Blocked. The Minister of State for Privitisation, Ms Evelyn Anite (centre), talks to Mr David Lu, the general manager of Landy Industries Limited before officials from Uganda Investment Authority at Namanve on October 4, 2019. PHOTO BY ARTHUR ARNOLD 

By Editor

Soldiers from Internal Security Organisation (ISO) have finally withdrawn from a factory project site in Namanve industrial park, which they had cordoned off and denied the legitimate investor access to for a long time, with impunity.

The soldiers left reportedly after the President’s intervention. Several interventions by the Ministry of Finance and Uganda Investment Authority to have the site accessible had fallen on deaf ears as the investor and the project suffered losses.

When State Minister for Investment Evelyn Anite and the investor went to the site last Friday, the ISO soldiers guarding the site refused to leave and said they had been deployed there by ISO director general Col Bagenda Kaka.

It is puzzling how ISO got involved in such an investment matter. ISO’s primary mandate is to gather and process intelligence information on crime and national security.

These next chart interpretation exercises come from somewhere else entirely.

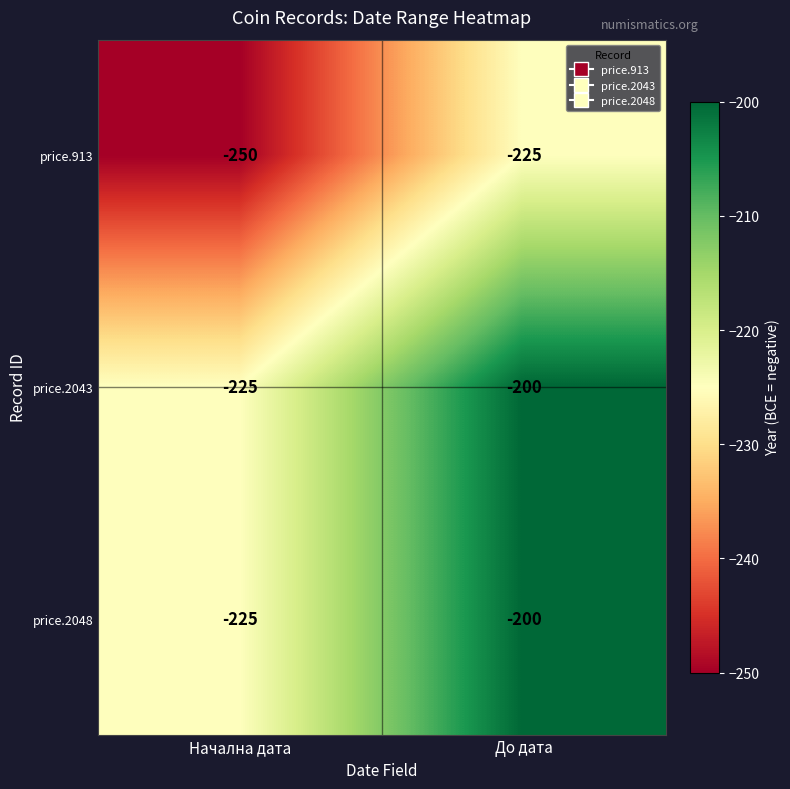

What is the difference between the highest and lowest values at Начална дата?

25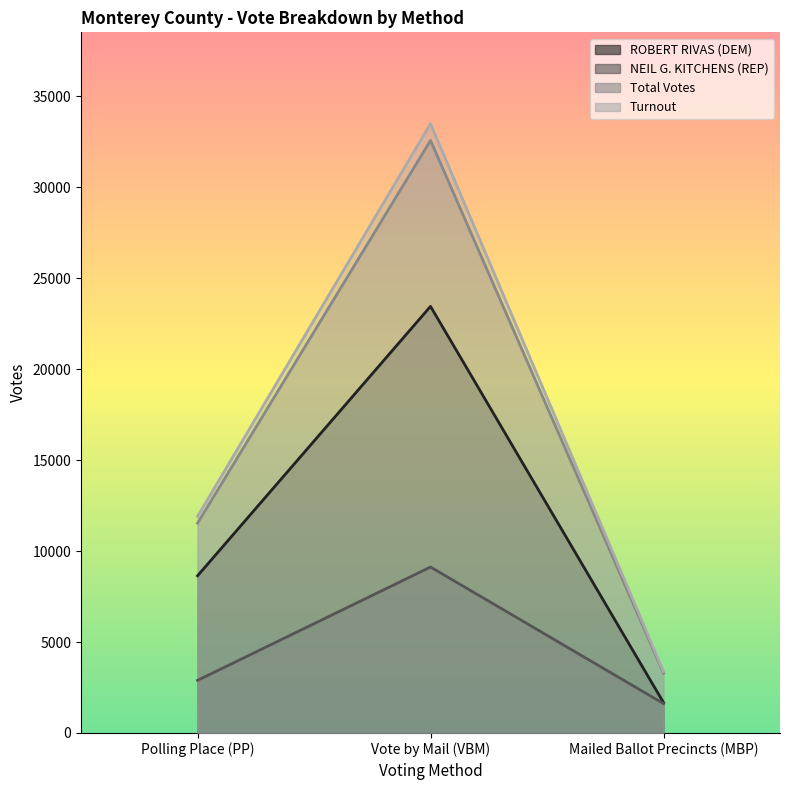

What position from the right is Polling Place (PP)?

3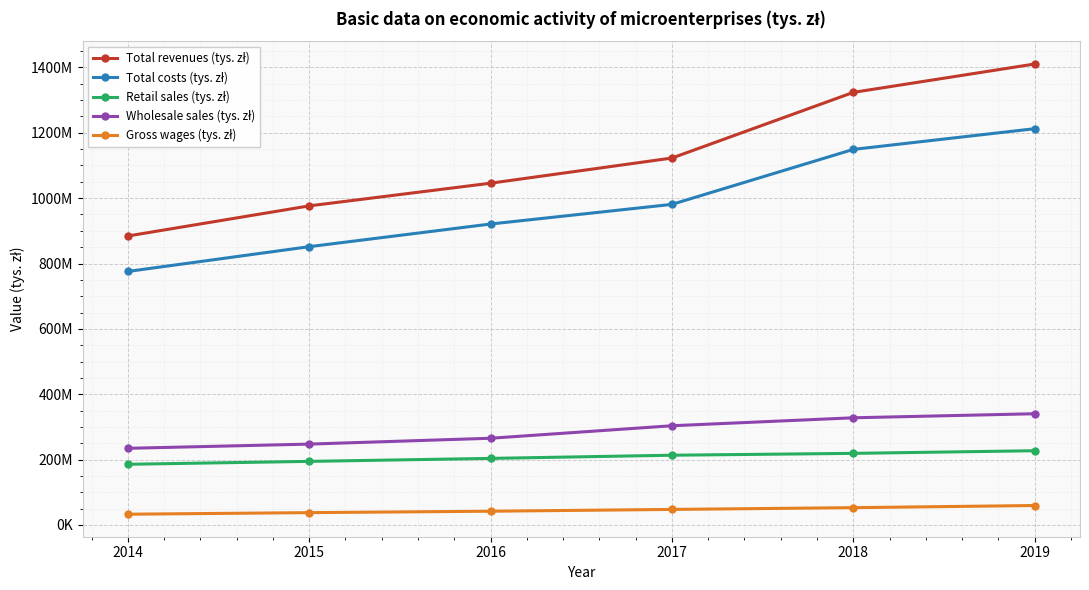

Reading left to right, list all the values displayed in this chart.

Total revenues (tys. zł): 884238146	976404174	1045778249	1122737947	1323640373	1410453855
Total costs (tys. zł): 775761710	851546660	920888221	980998302	1149183754	1212524723
Retail sales (tys. zł): 185762202	194643440	203750202	213458829	219145668	227218648
Wholesale sales (tys. zł): 234620592	247473053	265394968	303628393	327987004	340372321
Gross wages (tys. zł): 32975446	37808621	42174531	47627690	53002953	59556369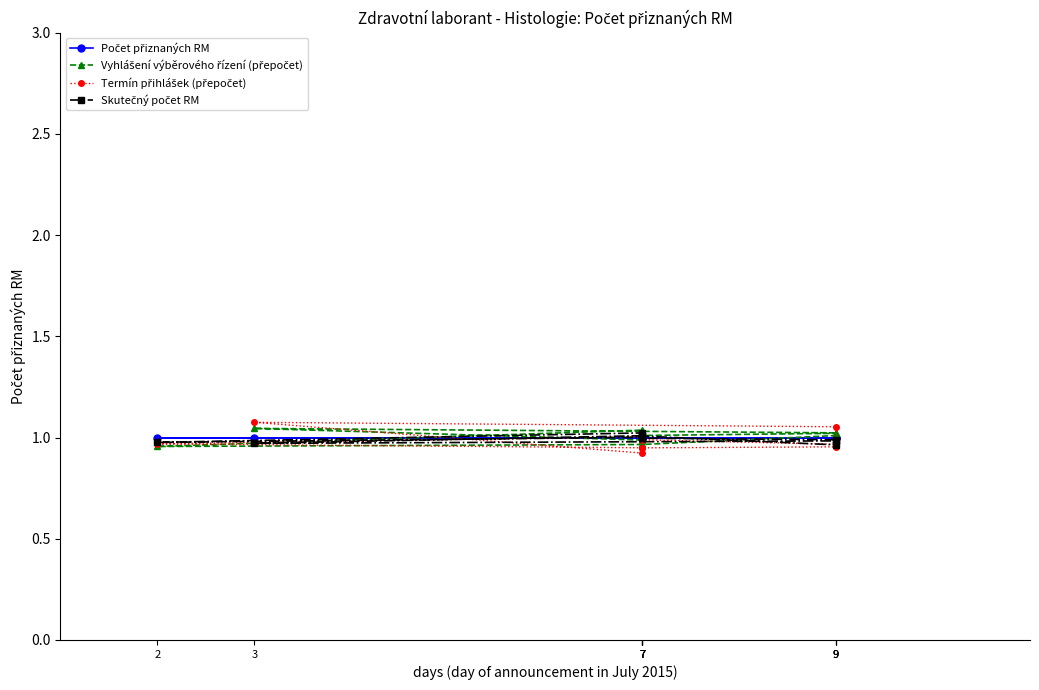

Which series ends up on top after the final intersection of Počet přiznaných RM and Skutečný počet RM?

Počet přiznaných RM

The Namanve case was neither a criminal nor a security matter. One wonders which national security interest ISO was pursuing in a civil dispute over ownership of an investment plot in a government industrial park when there are statutory authorities mandated to manage investment affairs in the country and resolve such disputes.

ISO has no mandate or justification whatsoever to meddle in the process of determining which investor should get which land. That is the mandate of other statutory bodies such as Uganda
Investment Authority (UIA), ministry of Finance and Uganda Land Commission. True there was a dispute between two rival investors over the land. But UIA had resolved that matter.


This impunity by some errant security officers who think they can take over powers of other government authorities must be stopped. Whoever deployed soldiers at the Namanve site should be held accountable and punished.

If this kind of abuse and impunity is not punished, it will undermine investor confidence in the country’s statutory institutions mandated to handle investment and discourage other prospective investors. Legitimate and honest investors will not invest in a country where success of their projects depends on the whim and will of powerful individuals in government, rather than the established statutory bodies.

Institutions of government should be allowed to work and their decisions must be respected.
The aggrieved investor in the Namanve site dispute was deprived of the land by UIA. If he/she was dissatisfied with the decision he/she should have sought redress from established avenues of arbitration and justice such as courts of law.